- _YOUR GOAL_: Which lines in the material below contain the string "photos"? Report each of them in full.
_ _ _
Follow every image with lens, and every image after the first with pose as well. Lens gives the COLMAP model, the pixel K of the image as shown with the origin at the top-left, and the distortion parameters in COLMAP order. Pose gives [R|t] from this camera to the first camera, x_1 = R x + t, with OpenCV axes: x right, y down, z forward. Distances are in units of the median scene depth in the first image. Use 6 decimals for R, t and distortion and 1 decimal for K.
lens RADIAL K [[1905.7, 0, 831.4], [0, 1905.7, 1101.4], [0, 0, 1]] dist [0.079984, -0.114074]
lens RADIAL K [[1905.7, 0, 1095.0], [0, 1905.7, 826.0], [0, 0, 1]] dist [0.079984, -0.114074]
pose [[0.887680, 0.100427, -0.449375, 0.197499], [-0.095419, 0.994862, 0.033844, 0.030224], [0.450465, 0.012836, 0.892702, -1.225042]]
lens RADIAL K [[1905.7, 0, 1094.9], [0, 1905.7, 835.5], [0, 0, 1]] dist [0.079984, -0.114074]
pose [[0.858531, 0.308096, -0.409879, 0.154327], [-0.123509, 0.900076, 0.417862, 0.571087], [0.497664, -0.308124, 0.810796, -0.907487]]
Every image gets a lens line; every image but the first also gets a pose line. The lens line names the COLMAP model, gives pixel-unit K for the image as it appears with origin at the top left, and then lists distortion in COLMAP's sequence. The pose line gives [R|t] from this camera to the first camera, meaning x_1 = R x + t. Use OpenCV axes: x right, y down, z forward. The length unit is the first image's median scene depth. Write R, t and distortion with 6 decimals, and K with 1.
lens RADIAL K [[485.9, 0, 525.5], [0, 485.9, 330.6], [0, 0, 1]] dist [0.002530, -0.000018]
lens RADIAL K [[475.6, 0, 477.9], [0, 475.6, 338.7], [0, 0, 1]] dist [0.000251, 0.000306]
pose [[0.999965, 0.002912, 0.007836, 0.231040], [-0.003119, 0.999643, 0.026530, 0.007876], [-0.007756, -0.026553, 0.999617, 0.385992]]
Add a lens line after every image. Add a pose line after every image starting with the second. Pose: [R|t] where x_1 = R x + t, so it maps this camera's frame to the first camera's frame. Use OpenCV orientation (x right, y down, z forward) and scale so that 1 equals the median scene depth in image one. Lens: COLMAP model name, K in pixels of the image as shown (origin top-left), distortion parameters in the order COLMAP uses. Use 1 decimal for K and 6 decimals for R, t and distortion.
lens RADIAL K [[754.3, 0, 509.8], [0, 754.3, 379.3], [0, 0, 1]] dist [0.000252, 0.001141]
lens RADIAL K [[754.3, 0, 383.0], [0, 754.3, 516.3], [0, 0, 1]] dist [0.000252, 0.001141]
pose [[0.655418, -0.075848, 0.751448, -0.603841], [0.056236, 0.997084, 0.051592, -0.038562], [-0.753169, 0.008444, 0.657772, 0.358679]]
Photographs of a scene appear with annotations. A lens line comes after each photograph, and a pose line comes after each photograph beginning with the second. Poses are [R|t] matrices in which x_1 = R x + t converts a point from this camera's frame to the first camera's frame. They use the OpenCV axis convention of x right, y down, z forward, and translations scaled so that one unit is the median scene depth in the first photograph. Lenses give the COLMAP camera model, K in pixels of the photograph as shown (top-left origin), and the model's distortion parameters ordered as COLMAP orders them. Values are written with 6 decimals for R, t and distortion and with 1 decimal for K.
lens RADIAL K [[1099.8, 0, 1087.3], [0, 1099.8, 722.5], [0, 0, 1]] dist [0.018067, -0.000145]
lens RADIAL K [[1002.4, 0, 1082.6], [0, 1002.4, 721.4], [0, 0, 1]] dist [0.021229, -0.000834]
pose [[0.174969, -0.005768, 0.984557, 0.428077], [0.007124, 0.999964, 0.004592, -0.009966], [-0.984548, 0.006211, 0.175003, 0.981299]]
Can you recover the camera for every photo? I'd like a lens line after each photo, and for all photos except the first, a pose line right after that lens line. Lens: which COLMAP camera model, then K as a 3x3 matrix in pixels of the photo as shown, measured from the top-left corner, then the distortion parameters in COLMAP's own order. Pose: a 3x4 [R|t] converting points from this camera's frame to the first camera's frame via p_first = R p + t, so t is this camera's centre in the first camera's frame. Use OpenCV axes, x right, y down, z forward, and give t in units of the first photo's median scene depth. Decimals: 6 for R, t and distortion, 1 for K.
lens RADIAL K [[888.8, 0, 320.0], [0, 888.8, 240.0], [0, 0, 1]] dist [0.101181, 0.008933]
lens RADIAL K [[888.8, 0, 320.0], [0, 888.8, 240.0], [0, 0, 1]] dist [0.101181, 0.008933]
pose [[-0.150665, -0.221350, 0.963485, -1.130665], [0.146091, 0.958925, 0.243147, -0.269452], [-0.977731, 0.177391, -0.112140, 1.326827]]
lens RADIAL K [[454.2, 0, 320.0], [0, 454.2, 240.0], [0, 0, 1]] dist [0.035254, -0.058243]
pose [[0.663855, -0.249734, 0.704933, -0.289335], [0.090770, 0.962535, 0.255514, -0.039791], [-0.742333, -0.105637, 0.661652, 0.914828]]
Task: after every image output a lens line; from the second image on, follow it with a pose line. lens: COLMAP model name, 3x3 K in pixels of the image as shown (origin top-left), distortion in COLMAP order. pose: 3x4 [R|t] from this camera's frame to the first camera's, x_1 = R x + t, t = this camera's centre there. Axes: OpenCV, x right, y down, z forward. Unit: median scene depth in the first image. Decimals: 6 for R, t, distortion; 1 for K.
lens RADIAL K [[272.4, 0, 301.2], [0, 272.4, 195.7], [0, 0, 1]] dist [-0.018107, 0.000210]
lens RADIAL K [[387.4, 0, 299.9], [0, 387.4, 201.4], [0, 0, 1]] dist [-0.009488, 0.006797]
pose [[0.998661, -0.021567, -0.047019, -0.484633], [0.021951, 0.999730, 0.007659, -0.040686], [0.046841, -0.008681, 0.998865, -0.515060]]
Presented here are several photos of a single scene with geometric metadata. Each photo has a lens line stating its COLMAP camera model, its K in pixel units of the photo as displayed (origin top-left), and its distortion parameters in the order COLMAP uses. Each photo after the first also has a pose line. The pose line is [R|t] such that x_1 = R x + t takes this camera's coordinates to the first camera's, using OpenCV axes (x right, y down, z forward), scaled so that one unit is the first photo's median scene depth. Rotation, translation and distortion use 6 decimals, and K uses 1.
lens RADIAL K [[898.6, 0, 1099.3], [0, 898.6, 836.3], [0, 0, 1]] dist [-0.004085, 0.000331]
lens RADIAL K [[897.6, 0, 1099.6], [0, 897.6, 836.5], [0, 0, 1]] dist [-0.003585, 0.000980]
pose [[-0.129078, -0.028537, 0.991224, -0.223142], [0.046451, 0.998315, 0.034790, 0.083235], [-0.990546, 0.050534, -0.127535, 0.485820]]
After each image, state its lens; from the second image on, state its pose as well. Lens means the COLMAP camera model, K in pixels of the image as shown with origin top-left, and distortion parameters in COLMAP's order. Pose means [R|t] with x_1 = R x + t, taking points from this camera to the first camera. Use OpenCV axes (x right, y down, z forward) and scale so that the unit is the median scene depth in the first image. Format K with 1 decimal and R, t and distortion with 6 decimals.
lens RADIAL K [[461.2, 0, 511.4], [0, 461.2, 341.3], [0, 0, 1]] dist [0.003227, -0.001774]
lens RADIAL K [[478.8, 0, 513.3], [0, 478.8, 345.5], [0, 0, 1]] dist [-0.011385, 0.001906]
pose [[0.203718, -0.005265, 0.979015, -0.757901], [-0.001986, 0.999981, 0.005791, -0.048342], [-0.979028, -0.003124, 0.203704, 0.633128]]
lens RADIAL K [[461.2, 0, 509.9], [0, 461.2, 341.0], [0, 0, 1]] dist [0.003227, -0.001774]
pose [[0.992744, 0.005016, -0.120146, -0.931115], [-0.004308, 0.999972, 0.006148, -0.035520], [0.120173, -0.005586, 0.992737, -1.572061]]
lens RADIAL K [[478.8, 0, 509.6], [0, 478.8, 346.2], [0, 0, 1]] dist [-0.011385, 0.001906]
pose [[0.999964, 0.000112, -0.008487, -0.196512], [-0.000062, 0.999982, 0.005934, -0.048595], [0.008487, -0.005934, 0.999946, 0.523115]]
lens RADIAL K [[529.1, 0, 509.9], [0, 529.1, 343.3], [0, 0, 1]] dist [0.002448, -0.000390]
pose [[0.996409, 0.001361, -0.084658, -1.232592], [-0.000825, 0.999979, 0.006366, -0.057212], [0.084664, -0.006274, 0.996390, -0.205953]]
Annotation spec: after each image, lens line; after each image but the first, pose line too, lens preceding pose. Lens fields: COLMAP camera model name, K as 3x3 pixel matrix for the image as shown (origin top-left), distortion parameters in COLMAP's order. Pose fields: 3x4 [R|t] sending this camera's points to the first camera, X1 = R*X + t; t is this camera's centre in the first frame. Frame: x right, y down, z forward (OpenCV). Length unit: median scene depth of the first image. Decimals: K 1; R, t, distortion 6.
_ _ _
- _SOLUTION FOR THIS EXERCISE_:
Can you recover the camera for every photo? I'd like a lens line after each photo, and for all photos except the first, a pose line right after that lens line. Lens: which COLMAP camera model, then K as a 3x3 matrix in pixels of the photo as shown, measured from the top-left corner, then the distortion parameters in COLMAP's own order. Pose: a 3x4 [R|t] converting points from this camera's frame to the first camera's frame via p_first = R p + t, so t is this camera's centre in the first camera's frame. Use OpenCV axes, x right, y down, z forward, and give t in units of the first photo's median scene depth. Decimals: 6 for R, t and distortion, 1 for K.
Presented here are several photos of a single scene with geometric metadata. Each photo has a lens line stating its COLMAP camera model, its K in pixel units of the photo as displayed (origin top-left), and its distortion parameters in the order COLMAP uses. Each photo after the first also has a pose line. The pose line is [R|t] such that x_1 = R x + t takes this camera's coordinates to the first camera's, using OpenCV axes (x right, y down, z forward), scaled so that one unit is the first photo's median scene depth. Rotation, translation and distortion use 6 decimals, and K uses 1.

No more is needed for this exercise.